A menina já está entrando na adolescência e ainda não consegue usar calcinha. Usa um shorts de malha bem soltinho e vestidos largos. Para outra, a hora do banho mais parece uma sessão de tortura: ela chora porque a pele está insuportavelmente lisa e só depois de umas duas horas é capaz de se vestir. Um garoto menor só dorme com um lençol velho, bem gasto e se estiver completamente esticado: qualquer dobrinha pode significar uma noite insone. São tantas histórias diferentes que chegam à clínica que fica difícil escolher.
Hipo e hipersensibilidade
A hipersensibilidade táctil pode representar mais do que uma simples intolerância a etiquetas, elásticos, costuras e bordados. Pode afetar hábitos de higiene (cortar unhas e cabelo, tomar banho, escovar os dentes), execução de tarefas escolares (manipulação de materiais diversos), participação em atividades esportivas e eventos sociais, utilização de instrumentos de proteção (óculos, capacetes, bonés), além de transformar afazeres banais em verdadeiros martírios.
A hipossensibilidade também cobra seu preço: a necessidade de amarrar os cadarços dos calçados ou prender cabelos de forma excessivamente apertada chega a machucar. Outras manifestações incluem coçar a pele até provocar lesões, roer unhas, arrancar as “casquinhas” de feridas, morder partes do próprio corpo até comportamentos graves de auto-injúria.
Atualmente sabemos que 95% dos autistas apresentam alterações sensoriais, ou seja, no processamento neurológico dos estímulos que chegam por meio dos nossos sentidos (visão, audição, tato, olfato, paladar, propriocepção e vestibular). 60% apresentam alterações tácteis, nosso assunto de hoje. Alguns apresentam respostas exageradas a estímulos mínimos (que as pessoas em geral toleram sem nenhuma dificuldade), enquanto outros são hipossensíveis (parecem não sentir os estímulos na mesma intensidade). Outros ainda apresentam um perfil misto.
O processamento das informações tácteis é fundamental para o controle sensório-motor, para a exploração do ambiente e para o aprendizado, além de ser um componente importante das interações sociais. As sensações tácteis que ativam os receptores em nossa pele são variáveis: toque suave, pressão profunda, vibração, movimento, temperatura e dor. Temos neurônios especializados para a percepção de cada uma delas e, por essa razão, podemos ver diferentes perfis de processamento.
Tanto a hiper como a hipossensibilidade táctil costuma afetar também o comportamento da pessoa, de maneiras não tão óbvias quanto as já esperadas reações de evitação ou busca. É preciso sensibilidade e conhecimento para interpretar que vários problemas e situações difíceis do cotidiano podem estar associadas a elas. Por exemplo, a criança hipersensível responde negativamente não só à sensação que lhe é aversiva como também à simples expectativa dela. Aprontar-se para ir à escola pode ser uma experiência dramática, bem como a hora do banho, de sair ao encontro de pessoas, ou mesmo ir a lugares que outras crianças apreciam, como um parque. Uma reação de defesa comum em crianças (para proteger-se das sensações de toque inesperadas do ambiente) é ficar o tempo todo com um objeto na mão. Crianças hipossensíveis põem a mão em tudo que aparece na sua frente, mexe em tudo, coloca coisas na boca, está sempre trombando com as pessoas e com os móveis: a busca pelo contato é constante.

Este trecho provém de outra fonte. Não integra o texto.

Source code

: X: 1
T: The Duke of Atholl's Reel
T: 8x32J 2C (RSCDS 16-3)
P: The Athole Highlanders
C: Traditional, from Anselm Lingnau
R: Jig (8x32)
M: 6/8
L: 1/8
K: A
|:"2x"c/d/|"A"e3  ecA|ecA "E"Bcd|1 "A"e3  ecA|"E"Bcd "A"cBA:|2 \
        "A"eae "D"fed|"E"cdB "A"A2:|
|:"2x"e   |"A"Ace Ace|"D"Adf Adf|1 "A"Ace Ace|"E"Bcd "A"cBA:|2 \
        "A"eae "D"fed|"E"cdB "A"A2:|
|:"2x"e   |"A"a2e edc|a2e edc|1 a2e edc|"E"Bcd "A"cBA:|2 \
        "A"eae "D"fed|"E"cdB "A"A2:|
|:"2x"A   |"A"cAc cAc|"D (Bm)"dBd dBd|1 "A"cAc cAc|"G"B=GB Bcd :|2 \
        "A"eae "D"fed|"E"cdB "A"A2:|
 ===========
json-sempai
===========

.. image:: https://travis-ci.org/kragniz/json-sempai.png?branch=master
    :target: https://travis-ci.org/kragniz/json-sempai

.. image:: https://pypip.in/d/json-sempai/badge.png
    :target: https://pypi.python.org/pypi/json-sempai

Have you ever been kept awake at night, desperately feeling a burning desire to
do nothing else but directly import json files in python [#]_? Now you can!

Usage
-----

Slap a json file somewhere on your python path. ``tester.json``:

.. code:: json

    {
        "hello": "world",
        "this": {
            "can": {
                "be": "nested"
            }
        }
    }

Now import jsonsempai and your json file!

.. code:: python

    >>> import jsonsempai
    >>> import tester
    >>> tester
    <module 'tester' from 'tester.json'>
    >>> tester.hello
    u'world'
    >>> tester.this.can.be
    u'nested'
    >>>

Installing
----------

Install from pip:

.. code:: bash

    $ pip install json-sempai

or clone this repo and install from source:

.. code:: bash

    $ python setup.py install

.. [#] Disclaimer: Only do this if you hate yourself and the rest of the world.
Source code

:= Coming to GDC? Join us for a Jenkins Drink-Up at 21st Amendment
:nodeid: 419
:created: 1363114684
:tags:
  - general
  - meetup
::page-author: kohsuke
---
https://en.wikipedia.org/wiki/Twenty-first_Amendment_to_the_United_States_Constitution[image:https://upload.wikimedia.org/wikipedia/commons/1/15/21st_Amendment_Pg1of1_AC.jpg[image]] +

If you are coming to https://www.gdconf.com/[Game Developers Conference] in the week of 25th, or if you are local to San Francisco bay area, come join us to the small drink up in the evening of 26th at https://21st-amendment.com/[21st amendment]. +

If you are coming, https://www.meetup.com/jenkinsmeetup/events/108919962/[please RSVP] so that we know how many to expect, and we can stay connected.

Estudos recentes mostram que genes relacionados ao autismo podem estar associados com a disfunção dos neurônios somatossensoriais. Embora ainda não sejam conclusivos (como outros estudos na área do processamento sensorial, visto a subjetividade dos parâmetros clínicos, a heterogeneidade do TEA e a diversidade das medidas desse processamento), parece claro que há um desequilíbrio excitatório/inibitório do sistema nervoso central. A possibilidade do envolvimento do neurotransmissor GABA aparece com certa frequência nestes estudos, apontando um caminho promissor para o tratamento de alguns casos.
Suporte
Terapeutas ocupacionais com formação em Integração Sensorial são os profissionais mais indicados para fazer a avaliação e intervenção dos problemas de ordem sensorial.
Como podemos encontrar pessoas com apresentações muito distintas, não há uma receita única que resolva todos os problemas. Mas, invariavelmente, uma observação cuidadosa é essencial para entender o que cada um consegue ou não tolerar. Compreender que o comportamento demonstrado não é birra ou simples falta de limites é um bom começo. Depois, podemos inserir gradualmente elementos para dessensibilizar (atividades divertidas com diversas texturas) ou oferecer estímulos seguros e apropriados para suprir a busca. Massagens e uso de hidratantes na pele antes do contato com alguns estímulos podem ser úteis.